***** Teks *****
Mimpi Timnas Indonesia U-17 lolos piala asia 2023 kini diujung tanduk. Garuda Muda kalah telak dari Malaysia dengan skor mencolok 1-5.
Kekalahan ini tak hanya menyakitkan. Tapi juga memalukan. Karena kekalahan ini mengulangi mimpi buruk Timnas Indonesia kala bersua Malaysia. Di hampir semua ajang. Indonesia hampir selalu kalah saat berhadapan dengan Harimau Asia.
Sebelum pertandingan di mulai Timnas U-17 berada di atas angin. Punya 9 poin dan memimpin klasemen. Sedangkan Malaysia koleksi 7 poin di peringkat kedua.
Dengan poin itu. Indonesia sebetulnya hanya butuh hasil imbang saat berhadapan dengan Malaysia. Tapi entah apa yang terjadi. Permainan yang memukau di liga laga perdana; saat melawan Guam, UEA dan Palestina. Tak terlihat tadi malam.
Di mana permainan bagus itu? Di mana tendangan spekatakuler itu? Di mana kecepatan-kecepatan itu? Di mana kerjasama api itu? Semua tak terlihat.
Indonesia harus tertinggal 3 gol dalam waktu singkat. Semua terlihat serba salah. Semua terlihat tak masuk akal.
***** Data yang Ditampilkan *****
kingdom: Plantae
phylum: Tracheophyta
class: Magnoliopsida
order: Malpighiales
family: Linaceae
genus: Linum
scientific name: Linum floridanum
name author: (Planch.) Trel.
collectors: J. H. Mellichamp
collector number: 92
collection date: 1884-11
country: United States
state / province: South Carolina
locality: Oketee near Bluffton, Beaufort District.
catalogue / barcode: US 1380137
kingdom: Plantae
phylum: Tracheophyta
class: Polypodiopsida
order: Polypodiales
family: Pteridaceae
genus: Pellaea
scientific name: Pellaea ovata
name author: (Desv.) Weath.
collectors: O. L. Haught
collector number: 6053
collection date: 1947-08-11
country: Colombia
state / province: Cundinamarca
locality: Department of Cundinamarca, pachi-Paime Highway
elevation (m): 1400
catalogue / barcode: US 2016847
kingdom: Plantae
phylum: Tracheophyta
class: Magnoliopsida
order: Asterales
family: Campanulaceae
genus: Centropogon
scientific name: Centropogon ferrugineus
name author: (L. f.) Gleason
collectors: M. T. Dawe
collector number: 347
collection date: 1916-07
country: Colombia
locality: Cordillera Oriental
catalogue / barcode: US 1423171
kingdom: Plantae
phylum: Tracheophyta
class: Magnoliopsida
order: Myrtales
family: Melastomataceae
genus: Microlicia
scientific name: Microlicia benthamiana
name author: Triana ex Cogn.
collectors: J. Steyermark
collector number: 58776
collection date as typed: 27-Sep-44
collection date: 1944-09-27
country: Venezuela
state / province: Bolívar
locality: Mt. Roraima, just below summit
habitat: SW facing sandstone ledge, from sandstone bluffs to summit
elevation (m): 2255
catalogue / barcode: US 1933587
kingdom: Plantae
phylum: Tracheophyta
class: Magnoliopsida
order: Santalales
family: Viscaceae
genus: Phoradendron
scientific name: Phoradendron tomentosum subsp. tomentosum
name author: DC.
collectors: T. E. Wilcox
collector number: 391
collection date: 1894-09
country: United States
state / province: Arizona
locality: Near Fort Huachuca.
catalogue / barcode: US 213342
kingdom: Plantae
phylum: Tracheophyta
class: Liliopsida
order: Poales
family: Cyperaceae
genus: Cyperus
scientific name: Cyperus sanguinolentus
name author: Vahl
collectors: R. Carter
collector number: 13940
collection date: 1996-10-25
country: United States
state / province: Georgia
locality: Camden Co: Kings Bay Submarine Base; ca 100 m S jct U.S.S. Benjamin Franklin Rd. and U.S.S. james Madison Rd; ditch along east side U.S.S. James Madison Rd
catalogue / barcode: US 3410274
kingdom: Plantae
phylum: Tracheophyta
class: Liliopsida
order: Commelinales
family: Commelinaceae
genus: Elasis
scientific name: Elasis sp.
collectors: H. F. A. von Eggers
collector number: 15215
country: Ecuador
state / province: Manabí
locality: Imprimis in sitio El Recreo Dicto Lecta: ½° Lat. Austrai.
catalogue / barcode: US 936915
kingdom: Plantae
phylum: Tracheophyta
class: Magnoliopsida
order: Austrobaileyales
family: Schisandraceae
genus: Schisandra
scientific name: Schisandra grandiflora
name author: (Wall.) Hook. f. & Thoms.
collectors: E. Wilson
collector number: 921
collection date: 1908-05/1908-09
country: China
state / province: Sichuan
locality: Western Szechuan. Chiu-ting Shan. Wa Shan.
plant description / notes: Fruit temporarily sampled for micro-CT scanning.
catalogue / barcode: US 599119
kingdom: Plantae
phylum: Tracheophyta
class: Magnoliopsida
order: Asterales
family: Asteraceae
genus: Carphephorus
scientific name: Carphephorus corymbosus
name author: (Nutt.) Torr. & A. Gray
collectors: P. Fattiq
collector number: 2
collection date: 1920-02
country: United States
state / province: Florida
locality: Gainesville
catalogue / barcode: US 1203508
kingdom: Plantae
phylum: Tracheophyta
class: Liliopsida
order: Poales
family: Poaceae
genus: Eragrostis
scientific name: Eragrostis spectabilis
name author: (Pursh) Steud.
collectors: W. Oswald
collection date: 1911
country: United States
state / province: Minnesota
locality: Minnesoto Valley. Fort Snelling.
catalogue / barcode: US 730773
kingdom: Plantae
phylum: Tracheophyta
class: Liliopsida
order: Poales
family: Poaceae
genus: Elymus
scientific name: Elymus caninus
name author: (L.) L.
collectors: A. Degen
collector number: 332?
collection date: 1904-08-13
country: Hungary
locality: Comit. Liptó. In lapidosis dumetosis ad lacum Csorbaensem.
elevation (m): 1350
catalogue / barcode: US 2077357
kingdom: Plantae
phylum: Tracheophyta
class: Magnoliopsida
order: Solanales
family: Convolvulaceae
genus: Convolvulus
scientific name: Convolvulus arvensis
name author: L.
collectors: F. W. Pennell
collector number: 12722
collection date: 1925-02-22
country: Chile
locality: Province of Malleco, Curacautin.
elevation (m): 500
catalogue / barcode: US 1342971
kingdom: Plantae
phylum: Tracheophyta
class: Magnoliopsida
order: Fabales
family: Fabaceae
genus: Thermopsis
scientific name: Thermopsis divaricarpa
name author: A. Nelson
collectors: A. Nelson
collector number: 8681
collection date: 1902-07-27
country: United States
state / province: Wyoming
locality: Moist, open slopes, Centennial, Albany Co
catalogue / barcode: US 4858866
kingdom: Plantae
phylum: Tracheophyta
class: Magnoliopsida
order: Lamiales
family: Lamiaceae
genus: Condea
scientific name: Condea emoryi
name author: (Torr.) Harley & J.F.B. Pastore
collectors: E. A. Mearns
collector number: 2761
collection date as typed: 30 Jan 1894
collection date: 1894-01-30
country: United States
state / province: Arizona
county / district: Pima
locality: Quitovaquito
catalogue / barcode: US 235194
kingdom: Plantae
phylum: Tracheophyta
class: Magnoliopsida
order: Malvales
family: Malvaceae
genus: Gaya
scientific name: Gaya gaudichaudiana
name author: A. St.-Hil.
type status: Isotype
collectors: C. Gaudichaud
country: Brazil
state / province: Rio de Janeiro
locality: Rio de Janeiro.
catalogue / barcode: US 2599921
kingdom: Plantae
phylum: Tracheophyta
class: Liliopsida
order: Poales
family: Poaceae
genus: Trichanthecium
*****
■ **Perintah Tugas**: Keluarkan kembali seluruh teks tentang kekalahan Timnas Indonesia U-17 dari Malaysia tanpa mengubah satu kata atau tanda baca pun.

■ **Jawaban**:
Mimpi Timnas Indonesia U-17 lolos piala asia 2023 kini diujung tanduk. Garuda Muda kalah telak dari Malaysia dengan skor mencolok 1-5.
Kekalahan ini tak hanya menyakitkan. Tapi juga memalukan. Karena kekalahan ini mengulangi mimpi buruk Timnas Indonesia kala bersua Malaysia. Di hampir semua ajang. Indonesia hampir selalu kalah saat berhadapan dengan Harimau Asia.
Sebelum pertandingan di mulai Timnas U-17 berada di atas angin. Punya 9 poin dan memimpin klasemen. Sedangkan Malaysia koleksi 7 poin di peringkat kedua.
Dengan poin itu. Indonesia sebetulnya hanya butuh hasil imbang saat berhadapan dengan Malaysia. Tapi entah apa yang terjadi. Permainan yang memukau di liga laga perdana; saat melawan Guam, UEA dan Palestina. Tak terlihat tadi malam.
Di mana permainan bagus itu? Di mana tendangan spekatakuler itu? Di mana kecepatan-kecepatan itu? Di mana kerjasama api itu? Semua tak terlihat.
Indonesia harus tertinggal 3 gol dalam waktu singkat. Semua terlihat serba salah. Semua terlihat tak masuk akal.